No, it's just a name. See more details: https://github.com/vllm-project/vllm/pull/3289
@casper-hansen can you point me to the place in AutoAWQ where these are implemented and loaded? I resolved the packing issues related to integrating the Marlin kernels, so I can try to do the same for AWQ for vLLM
@robertgshaw2-neuralmagic It is implemented as seen below. We create buffers and then accelerate loads the weights for us.
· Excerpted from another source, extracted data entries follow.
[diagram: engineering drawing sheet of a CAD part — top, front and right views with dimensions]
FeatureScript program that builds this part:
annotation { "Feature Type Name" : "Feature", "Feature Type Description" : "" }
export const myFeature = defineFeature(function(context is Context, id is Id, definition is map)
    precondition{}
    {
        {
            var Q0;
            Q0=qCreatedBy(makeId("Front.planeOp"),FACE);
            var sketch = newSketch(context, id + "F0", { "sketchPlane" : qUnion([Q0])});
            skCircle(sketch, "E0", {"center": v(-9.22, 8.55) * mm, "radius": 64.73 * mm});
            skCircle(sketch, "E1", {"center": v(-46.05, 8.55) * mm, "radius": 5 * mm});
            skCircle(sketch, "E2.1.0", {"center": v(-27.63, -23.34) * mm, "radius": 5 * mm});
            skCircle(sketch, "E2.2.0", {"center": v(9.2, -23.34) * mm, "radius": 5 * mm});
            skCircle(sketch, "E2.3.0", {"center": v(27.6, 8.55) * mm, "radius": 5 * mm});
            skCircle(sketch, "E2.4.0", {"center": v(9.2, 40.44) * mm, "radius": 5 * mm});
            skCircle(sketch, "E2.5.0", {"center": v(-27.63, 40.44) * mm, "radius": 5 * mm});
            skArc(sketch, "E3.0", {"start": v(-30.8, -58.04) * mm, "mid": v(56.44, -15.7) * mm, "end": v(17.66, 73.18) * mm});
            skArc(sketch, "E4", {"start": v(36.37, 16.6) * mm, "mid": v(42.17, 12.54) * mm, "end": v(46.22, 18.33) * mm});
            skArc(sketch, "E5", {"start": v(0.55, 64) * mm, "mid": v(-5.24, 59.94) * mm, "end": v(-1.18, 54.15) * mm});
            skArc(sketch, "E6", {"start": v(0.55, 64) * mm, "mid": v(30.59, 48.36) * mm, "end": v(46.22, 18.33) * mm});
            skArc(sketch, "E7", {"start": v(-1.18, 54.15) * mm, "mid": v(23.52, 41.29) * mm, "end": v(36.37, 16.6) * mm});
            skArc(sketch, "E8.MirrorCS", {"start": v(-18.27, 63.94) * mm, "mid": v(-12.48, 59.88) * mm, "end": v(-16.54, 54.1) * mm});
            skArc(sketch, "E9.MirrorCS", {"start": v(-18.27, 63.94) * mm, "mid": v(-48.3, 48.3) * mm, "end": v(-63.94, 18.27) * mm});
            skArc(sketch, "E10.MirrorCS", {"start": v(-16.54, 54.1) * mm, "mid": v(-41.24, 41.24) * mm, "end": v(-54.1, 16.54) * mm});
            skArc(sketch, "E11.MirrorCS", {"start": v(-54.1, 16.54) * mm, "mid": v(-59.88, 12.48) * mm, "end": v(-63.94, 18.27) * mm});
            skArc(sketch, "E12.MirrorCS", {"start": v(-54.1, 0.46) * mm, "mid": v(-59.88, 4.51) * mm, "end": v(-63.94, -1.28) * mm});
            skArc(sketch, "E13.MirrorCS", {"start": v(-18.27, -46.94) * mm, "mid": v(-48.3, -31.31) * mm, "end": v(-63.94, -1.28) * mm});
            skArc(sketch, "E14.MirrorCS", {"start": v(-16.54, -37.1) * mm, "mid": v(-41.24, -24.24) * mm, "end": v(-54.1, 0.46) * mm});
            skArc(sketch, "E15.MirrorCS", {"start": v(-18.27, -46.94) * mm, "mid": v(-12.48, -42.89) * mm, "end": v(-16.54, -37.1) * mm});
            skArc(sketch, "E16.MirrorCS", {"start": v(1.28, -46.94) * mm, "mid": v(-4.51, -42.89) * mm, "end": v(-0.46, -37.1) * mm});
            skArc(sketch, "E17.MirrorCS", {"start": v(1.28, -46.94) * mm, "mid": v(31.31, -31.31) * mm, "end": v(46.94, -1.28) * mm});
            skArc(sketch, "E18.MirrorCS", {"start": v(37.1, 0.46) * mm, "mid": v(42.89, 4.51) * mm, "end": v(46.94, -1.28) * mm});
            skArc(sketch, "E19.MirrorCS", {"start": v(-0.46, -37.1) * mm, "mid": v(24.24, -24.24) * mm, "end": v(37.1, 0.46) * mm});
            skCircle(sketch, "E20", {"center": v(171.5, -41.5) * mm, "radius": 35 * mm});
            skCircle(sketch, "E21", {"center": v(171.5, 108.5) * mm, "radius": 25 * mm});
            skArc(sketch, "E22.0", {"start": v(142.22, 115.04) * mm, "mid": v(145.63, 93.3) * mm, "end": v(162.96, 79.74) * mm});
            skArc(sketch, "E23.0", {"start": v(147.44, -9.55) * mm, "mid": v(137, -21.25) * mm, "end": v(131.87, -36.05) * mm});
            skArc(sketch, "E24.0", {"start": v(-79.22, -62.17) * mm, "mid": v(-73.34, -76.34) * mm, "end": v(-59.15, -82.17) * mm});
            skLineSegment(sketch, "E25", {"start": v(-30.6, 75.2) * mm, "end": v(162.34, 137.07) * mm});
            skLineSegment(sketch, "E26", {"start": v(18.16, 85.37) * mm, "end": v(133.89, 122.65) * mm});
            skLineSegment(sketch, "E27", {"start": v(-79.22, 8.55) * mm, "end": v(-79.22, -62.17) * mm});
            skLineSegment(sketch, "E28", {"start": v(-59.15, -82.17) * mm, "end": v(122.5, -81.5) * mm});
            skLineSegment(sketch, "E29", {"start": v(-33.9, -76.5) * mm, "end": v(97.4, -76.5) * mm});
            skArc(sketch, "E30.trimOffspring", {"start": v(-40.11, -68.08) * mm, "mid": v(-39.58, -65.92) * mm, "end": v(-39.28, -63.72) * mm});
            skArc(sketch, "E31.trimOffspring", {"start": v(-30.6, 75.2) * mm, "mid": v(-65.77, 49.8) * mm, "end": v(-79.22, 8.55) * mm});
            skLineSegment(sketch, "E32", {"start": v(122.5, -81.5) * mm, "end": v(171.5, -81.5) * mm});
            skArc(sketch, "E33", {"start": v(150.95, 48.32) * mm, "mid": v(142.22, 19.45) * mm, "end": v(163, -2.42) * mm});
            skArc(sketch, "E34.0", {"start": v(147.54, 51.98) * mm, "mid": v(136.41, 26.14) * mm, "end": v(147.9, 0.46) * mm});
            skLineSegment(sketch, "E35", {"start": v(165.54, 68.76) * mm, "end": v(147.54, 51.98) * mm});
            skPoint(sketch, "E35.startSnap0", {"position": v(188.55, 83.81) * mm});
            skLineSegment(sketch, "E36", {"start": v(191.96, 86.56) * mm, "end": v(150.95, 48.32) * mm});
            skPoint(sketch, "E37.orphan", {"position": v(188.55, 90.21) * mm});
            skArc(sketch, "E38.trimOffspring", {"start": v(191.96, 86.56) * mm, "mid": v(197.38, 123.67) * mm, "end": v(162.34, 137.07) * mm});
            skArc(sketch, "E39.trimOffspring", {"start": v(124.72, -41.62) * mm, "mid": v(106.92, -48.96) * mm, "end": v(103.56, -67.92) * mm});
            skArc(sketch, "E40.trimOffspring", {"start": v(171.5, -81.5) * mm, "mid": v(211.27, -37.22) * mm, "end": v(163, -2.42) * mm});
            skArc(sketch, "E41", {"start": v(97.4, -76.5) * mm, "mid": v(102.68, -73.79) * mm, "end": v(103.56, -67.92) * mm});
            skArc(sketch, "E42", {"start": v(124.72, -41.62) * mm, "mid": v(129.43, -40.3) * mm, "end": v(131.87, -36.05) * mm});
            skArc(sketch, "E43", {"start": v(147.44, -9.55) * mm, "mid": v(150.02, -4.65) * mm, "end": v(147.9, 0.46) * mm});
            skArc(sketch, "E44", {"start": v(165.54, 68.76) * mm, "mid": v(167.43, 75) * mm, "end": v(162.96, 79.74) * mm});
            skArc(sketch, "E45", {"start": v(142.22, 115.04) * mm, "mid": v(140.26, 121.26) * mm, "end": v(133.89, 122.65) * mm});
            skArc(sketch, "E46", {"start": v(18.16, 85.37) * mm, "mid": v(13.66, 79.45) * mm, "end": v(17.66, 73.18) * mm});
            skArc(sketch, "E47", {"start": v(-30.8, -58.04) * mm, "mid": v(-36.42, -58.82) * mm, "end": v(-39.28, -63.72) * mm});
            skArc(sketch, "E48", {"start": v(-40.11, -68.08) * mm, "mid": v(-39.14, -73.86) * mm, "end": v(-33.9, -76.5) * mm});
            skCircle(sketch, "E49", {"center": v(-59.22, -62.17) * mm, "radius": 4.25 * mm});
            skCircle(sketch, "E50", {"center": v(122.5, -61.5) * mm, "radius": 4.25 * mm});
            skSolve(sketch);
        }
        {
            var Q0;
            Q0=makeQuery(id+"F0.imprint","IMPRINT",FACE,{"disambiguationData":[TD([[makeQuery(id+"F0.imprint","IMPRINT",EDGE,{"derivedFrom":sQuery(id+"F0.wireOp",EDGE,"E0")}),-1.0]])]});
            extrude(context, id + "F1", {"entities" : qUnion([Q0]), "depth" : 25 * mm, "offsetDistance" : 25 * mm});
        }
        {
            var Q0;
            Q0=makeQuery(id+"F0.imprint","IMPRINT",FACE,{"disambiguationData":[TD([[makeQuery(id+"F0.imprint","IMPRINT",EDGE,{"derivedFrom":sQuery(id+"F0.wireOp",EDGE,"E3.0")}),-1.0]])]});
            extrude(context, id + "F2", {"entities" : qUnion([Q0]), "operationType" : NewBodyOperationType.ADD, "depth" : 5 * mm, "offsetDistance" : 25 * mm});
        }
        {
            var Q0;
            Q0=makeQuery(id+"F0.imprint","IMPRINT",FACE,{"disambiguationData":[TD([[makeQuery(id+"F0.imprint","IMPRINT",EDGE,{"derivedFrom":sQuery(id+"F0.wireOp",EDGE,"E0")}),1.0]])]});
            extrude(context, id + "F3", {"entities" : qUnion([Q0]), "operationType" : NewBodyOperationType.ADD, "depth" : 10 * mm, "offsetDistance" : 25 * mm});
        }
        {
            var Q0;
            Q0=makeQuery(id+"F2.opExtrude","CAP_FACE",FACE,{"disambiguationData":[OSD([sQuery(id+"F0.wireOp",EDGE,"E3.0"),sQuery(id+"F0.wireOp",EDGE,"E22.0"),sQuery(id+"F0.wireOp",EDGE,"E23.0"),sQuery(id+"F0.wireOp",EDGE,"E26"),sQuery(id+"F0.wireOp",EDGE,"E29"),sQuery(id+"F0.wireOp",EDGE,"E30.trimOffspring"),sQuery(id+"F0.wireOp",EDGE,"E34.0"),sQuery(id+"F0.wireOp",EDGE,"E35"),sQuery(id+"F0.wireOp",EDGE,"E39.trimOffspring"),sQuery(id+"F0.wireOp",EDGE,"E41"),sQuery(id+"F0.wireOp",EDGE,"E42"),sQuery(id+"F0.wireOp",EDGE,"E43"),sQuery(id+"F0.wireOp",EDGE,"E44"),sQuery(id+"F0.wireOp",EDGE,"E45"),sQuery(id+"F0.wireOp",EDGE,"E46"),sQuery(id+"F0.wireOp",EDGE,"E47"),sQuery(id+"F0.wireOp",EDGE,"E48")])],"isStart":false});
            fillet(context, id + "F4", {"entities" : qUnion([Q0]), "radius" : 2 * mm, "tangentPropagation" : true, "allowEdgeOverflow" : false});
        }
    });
If you can help implement the weight loading, it would help me move forward to get the PR ready
https://github.com/casper-hansen/AutoAWQ/blob/main/awq/modules/linear/gemv_fast.py#L72
Got it - so you do the repacking on the fly (during from_linear
which is called when the model is being created) as opposed to serializing the model in the GEMVFast
format?
Now we support converting AWQ models to Marlin inside vLLM, closing!
How do you convert AWQ models to Marlin inside vLLM? The script in this thread was done outside vLLM and needs a full precision model to convert. Can the model conversion be completed on the fly or does it need to be done before? Also, how much additional VRAM is necessary to perform the conversion.
EDIT: Nevermind, vLLM can do it on the fly. Just pass in -q marlin
or leave it blank if you want to use the marlin kernels. More info is here #6612
I convert model follow AutoAWQ library as follow script.
model_path = 'mistralai/Mistral-7B-Instruct-v0.2' quant_path = 'mistral-instruct-v0.2-awq-marlin' quant_config = { "zero_point": False, "q_group_size": 128, "w_bit": 4, "version": "Marlin" }
Load model
model = AutoAWQForCausalLM.from_pretrained( model_path, **{"low_cpu_mem_usage": True, "use_cache": False} ) tokenizer = AutoTokenizer.from_pretrained(model_path, trust_remote_code=True)
Quantize
model.quantize(tokenizer, quant_config=quant_config)
Save quantized model
model.save_quantized(quant_path) tokenizer.save_pretrained(quant_path)
print(f'Model is quantized and saved at "{quant_path}"')
2 steps above work perfectly.
But when I using that quantization folder to start serving in vllm with this script.
The error show that:
It look like the weight can not load and vllm did not support AWQ with Marlin kernel properly. How can we fix this error. Thank you.